Sahay was one of the senior-most disciple of Lalaji. His life was devoted towards spiritual upliftment of mankind. He has a number of spiritual publications for the benefit of the common people. Acting on the wishes of Lalaji, he translated the core principles of Pujya Lalaji’s mission in hindi which was originally in Urdu so that it could be accessible to common people.

==Principles==

1. God is energy, has no name or form, whatever name one keeps is alright.
2. To seek God one need not renounce household and wander in the forest; one can live at home and still reach God.
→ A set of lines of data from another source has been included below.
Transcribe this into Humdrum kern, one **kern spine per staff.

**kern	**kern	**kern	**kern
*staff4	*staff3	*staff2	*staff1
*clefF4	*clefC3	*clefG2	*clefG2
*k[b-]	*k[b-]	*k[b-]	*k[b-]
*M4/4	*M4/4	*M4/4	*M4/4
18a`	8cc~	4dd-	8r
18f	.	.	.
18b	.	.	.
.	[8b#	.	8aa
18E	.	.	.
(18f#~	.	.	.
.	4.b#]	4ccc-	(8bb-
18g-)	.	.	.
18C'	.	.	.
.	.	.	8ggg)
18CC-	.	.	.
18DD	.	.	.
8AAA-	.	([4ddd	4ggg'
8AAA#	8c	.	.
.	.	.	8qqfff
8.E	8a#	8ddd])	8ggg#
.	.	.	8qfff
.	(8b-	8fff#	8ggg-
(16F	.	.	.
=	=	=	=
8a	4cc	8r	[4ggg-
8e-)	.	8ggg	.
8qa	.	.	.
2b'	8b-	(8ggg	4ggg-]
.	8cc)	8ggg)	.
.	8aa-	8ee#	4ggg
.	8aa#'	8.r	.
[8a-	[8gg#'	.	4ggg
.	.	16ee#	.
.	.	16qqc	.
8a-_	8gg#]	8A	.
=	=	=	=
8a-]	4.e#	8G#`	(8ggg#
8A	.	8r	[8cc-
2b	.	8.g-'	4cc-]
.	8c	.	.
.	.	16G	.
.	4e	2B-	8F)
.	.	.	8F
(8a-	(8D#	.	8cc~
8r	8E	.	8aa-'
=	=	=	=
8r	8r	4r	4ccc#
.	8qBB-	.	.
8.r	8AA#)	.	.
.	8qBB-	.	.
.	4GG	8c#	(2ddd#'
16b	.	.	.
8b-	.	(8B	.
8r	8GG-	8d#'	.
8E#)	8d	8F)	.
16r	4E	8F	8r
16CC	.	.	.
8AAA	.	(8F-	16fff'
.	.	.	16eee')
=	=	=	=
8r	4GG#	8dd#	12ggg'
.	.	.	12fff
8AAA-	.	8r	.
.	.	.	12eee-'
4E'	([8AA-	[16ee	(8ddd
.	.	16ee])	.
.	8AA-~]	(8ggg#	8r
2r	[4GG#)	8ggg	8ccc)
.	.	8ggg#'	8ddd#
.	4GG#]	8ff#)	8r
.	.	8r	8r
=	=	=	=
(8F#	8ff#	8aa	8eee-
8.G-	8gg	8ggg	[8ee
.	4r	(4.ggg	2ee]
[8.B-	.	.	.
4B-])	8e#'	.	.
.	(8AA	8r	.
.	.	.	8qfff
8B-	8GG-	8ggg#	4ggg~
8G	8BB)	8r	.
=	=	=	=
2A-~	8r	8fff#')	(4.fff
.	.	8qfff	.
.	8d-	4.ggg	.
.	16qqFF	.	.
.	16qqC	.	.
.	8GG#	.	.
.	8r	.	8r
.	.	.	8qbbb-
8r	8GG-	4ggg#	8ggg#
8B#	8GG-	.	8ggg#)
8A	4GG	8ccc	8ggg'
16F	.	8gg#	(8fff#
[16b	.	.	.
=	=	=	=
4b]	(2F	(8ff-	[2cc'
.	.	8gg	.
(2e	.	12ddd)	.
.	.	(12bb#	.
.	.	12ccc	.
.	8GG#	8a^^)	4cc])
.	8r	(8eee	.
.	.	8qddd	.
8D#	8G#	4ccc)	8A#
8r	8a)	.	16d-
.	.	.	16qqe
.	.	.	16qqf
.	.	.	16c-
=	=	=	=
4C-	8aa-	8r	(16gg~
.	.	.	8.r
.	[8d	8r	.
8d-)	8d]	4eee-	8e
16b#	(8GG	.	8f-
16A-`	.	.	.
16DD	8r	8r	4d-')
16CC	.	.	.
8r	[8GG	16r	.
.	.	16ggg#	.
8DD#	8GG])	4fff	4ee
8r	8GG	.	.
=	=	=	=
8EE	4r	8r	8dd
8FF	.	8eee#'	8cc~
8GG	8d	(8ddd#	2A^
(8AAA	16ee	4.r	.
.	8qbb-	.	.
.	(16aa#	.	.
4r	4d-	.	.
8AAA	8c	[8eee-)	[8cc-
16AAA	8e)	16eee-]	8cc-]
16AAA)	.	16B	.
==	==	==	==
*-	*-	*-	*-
3. You have not seen God, hence first meet that person who has seen God. Only that person can enable you to see God.
4. Infuse inner happiness into your life, it is a divine virtue.
5. Peace is in the knowledge, you will not get it from outside. Knowledge is within you. For this you will have to make internal efforts.
6. Devote more time to worldly activities, give some time to these efforts. But for this much time forget the world.
7. Two activities are very important for spiritual seeker – first, earn an honest living and second, keep busy with work.
8. Knowledge is infinite. If one Guru could not complete it then seek the guidance of another Guru. However, after finding a fully self-realized Guru one should not seek another Guru.
9. Do all worldly work but with a spirit of service, not as owner.
10. Live in this world as a guest. Think of everything as belonging to someone else. Leave "me and mine," and learn the lesson of "you and yours".